▶ **What the task asks**
Leaving every image behind, reproduce the records word for word.

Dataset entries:
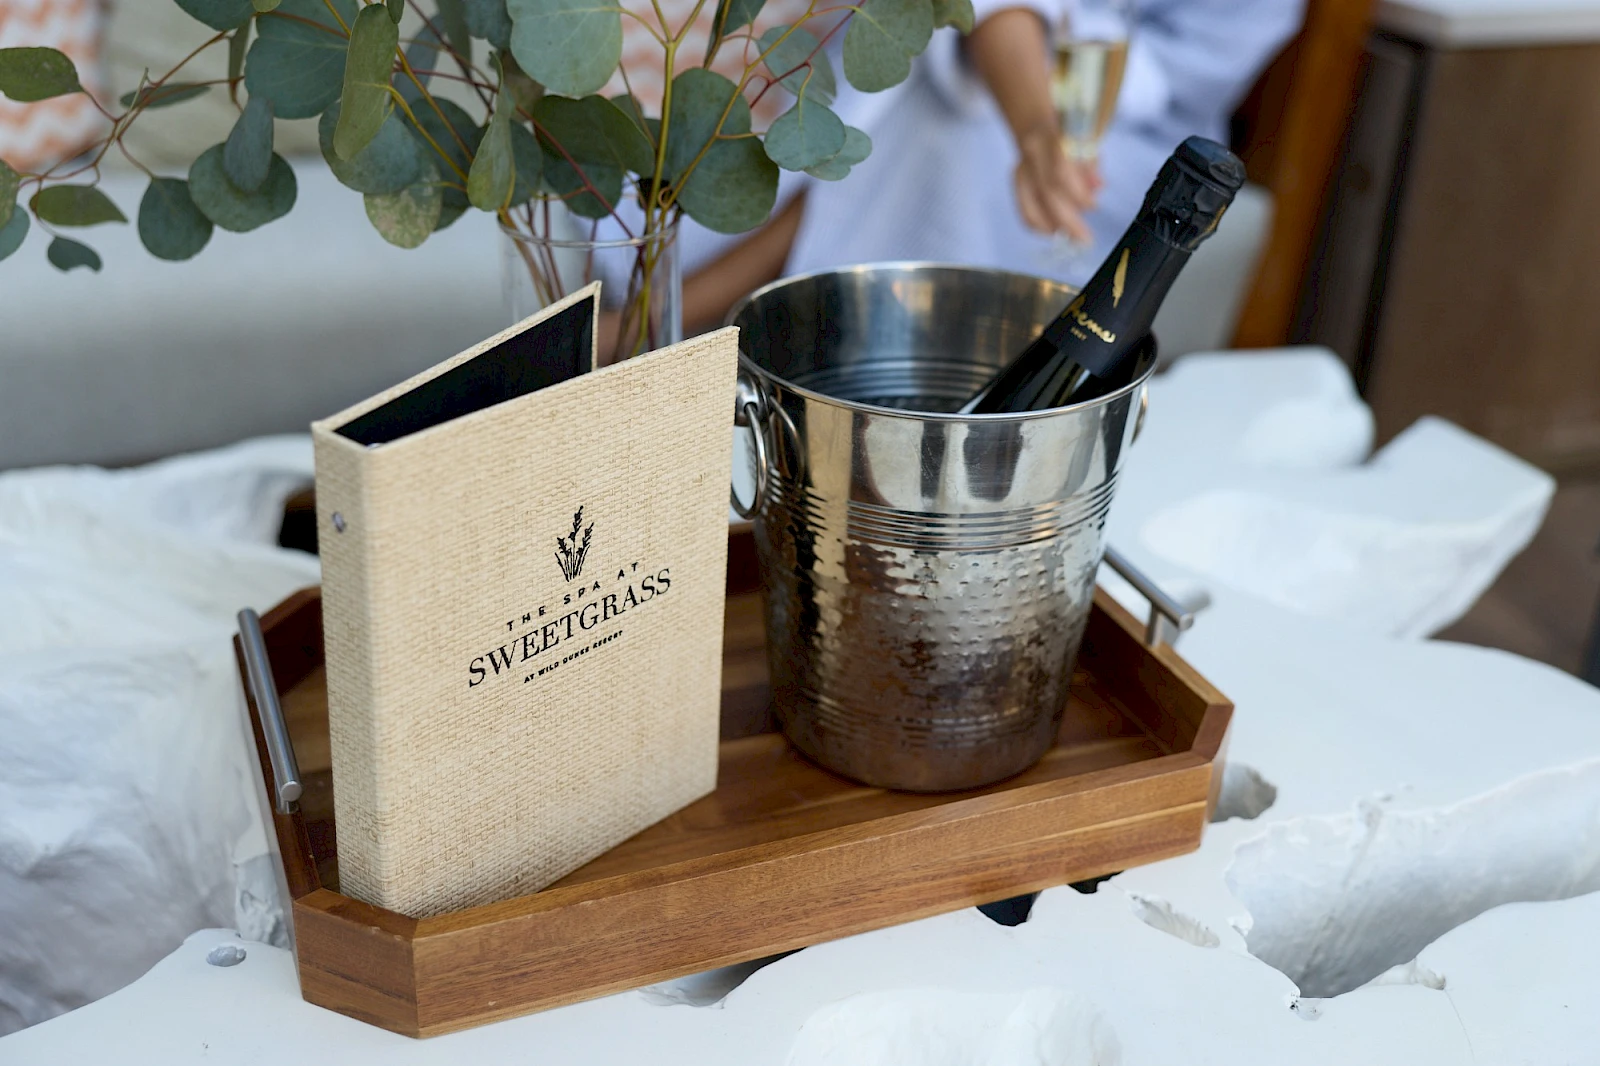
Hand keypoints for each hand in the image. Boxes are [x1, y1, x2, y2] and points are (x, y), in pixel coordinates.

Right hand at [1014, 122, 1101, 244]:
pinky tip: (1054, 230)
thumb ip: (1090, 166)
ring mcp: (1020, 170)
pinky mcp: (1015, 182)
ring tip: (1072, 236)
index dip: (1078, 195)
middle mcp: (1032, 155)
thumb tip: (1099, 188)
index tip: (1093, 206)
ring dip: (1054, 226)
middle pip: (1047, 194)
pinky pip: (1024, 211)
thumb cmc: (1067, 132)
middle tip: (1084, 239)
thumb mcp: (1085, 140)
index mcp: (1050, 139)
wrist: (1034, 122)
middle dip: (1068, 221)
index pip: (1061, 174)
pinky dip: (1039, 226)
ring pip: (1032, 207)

▶ **Task response**
Hand keypoints for each hand in the image. Boxes are [x1, y1, x2, y2] and points are (x, y), in pixel coordinates.

Right hand at [1014, 122, 1101, 244]:
pinky tip: (1054, 230)
thumb ip: (1090, 166)
ring mcp: (1020, 170)
pinky mcp: (1015, 182)
ring tip: (1072, 236)
index dip: (1078, 195)
middle mcp: (1032, 155)
thumb tip: (1099, 188)
index tip: (1093, 206)
ring dip: (1054, 226)
middle pip: (1047, 194)
pinky pip: (1024, 211)
thumb cmc: (1067, 132)
middle tip: (1084, 239)
thumb mcp: (1085, 140)
index mcp: (1050, 139)
wrist: (1034, 122)
middle dip: (1068, 221)
index pip: (1061, 174)
pinky dip: (1039, 226)
ring pip: (1032, 207)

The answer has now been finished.